Can you extract the entire forum thread about plated control arms and ball joint extenders, word for word?

**Given text:**

※ ※ ※

For those that don't believe these arms hold up. The set I did for this car is only plated on the sides with 1/4" and they have been abused for 4 summers now.


----------



## singlepumpking (Mar 19, 2009)

looks good. Thats the proper way to do them, those balljoint extensions look ranch.


----------



## OUTHOPU (Feb 24, 2006)

I feel the same way about the ball joint extenders. Plus they aren't as functional.


----------



## FantasyCustoms (Jun 13, 2006)

> _Originally posted by OUTHOPU_@Apr 22 2009, 09:17 PM~13662148
> *Managed to just about finish these today. I still need to bore the bushing holes out but I need to get a right angle drill first.
> Cleaned up the cut edges.
> 
> ...


You did a really nice job on these


----------



## OUTHOPU (Feb 24, 2006)

Thanks. I strive for quality in everything I build.


----------



## Classic Customs (Oct 31, 2008)

> _Originally posted by OUTHOPU_@Sep 4 2009, 01:40 PM~14982208
> *Thanks. I strive for quality in everything I build.
> *


nice!


----------



## SIDEKICK (Oct 7, 2006)

> _Originally posted by OUTHOPU_@Sep 4 2009, 01:40 PM~14982208
> *Thanks. I strive for quality in everything I build.
> *


 :yes: :yes:


----------



## white link 93 (Oct 27, 2004)

> _Originally posted by OUTHOPU_@Apr 19 2009, 10:17 PM~13624985
> *Well the Napa H.D. balljoints are lifetime replacement units so I'd rather do the arms and keep the ball joint warranty.

※ ※ ※

**Given information:**
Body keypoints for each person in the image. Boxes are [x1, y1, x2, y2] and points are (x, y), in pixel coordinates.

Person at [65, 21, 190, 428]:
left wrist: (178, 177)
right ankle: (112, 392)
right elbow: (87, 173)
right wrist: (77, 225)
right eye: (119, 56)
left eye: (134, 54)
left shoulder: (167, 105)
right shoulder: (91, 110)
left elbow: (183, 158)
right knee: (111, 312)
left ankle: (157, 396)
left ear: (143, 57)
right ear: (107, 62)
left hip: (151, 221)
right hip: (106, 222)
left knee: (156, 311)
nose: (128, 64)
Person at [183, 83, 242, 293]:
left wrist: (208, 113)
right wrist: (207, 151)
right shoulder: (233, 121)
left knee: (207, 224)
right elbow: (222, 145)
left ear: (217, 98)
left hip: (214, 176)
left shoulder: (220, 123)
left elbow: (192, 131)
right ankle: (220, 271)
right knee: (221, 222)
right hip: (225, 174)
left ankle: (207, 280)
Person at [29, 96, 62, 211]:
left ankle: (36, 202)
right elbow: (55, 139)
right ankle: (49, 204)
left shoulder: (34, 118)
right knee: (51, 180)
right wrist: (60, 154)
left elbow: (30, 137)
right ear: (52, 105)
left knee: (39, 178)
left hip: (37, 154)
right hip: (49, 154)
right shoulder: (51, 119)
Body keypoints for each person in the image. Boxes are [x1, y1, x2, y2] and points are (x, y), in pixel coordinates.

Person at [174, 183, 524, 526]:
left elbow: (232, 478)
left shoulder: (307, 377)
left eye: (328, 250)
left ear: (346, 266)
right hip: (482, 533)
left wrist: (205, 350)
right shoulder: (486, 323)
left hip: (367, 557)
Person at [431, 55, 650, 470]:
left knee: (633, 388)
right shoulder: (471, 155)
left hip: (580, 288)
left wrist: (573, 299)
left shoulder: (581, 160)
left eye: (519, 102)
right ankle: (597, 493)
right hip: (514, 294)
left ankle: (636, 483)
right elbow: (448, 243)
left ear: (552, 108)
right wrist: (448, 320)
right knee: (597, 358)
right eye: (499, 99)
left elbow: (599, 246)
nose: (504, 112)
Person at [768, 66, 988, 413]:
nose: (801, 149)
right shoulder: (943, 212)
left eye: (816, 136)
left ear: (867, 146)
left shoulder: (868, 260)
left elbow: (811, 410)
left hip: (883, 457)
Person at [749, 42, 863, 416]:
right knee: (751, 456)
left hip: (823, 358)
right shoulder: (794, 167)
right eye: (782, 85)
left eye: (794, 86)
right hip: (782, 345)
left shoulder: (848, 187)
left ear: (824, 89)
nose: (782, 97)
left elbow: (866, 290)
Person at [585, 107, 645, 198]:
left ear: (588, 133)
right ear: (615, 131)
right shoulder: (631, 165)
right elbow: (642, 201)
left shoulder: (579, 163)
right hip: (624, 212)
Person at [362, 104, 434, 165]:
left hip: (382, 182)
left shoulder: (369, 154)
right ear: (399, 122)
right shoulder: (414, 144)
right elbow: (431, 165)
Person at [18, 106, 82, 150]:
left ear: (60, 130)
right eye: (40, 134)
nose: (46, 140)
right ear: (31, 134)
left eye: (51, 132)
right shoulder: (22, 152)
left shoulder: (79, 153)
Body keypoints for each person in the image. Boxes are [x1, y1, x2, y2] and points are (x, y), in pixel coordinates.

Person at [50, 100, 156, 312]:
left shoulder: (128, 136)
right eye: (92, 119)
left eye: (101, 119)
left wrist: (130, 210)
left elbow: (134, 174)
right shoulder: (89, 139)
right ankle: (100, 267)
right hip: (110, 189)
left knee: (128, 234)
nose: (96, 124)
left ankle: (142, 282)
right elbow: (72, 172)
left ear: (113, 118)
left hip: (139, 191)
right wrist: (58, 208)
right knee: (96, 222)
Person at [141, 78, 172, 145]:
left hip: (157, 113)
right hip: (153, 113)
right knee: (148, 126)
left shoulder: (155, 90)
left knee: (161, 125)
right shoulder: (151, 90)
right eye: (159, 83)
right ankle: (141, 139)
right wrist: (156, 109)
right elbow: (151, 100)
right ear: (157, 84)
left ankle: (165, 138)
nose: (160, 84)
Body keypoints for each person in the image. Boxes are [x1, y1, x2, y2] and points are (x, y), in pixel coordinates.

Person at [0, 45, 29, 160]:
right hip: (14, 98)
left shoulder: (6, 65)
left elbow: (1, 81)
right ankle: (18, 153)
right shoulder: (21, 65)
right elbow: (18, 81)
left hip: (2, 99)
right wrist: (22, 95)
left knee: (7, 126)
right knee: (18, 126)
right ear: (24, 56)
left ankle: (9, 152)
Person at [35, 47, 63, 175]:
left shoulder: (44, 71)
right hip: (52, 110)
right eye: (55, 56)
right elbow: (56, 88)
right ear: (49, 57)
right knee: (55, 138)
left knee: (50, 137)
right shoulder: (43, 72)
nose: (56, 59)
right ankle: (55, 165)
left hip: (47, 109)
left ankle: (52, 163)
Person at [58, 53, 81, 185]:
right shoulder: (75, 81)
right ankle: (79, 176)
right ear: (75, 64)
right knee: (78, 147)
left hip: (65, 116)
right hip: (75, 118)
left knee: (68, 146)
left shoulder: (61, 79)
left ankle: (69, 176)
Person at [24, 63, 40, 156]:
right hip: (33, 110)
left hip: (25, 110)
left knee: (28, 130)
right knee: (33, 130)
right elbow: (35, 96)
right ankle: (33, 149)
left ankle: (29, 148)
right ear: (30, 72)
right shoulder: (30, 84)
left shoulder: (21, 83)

※ ※ ※

**Output:**
For those that don't believe these arms hold up. The set I did for this car is only plated on the sides with 1/4" and they have been abused for 4 summers now.


----------



## singlepumpking (Mar 19, 2009)

looks good. Thats the proper way to do them, those balljoint extensions look ranch.


----------



## OUTHOPU (Feb 24, 2006)

I feel the same way about the ball joint extenders. Plus they aren't as functional.


----------



## FantasyCustoms (Jun 13, 2006)

> _Originally posted by OUTHOPU_@Apr 22 2009, 09:17 PM~13662148
> *Managed to just about finish these today. I still need to bore the bushing holes out but I need to get a right angle drill first.
> Cleaned up the cut edges.
> 
> ...


You did a really nice job on these


----------



## OUTHOPU (Feb 24, 2006)

Thanks. I strive for quality in everything I build.


----------



## Classic Customs (Oct 31, 2008)

> _Originally posted by OUTHOPU_@Sep 4 2009, 01:40 PM~14982208
> *Thanks. I strive for quality in everything I build.
> *


nice!


----------



## SIDEKICK (Oct 7, 2006)

> _Originally posted by OUTHOPU_@Sep 4 2009, 01:40 PM~14982208
> *Thanks. I strive for quality in everything I build.
> *


 :yes: :yes:


----------



## white link 93 (Oct 27, 2004)

> _Originally posted by OUTHOPU_@Apr 19 2009, 10:17 PM~13624985
> *Well the Napa H.D. balljoints are lifetime replacement units so I'd rather do the arms and keep the ball joint warranty.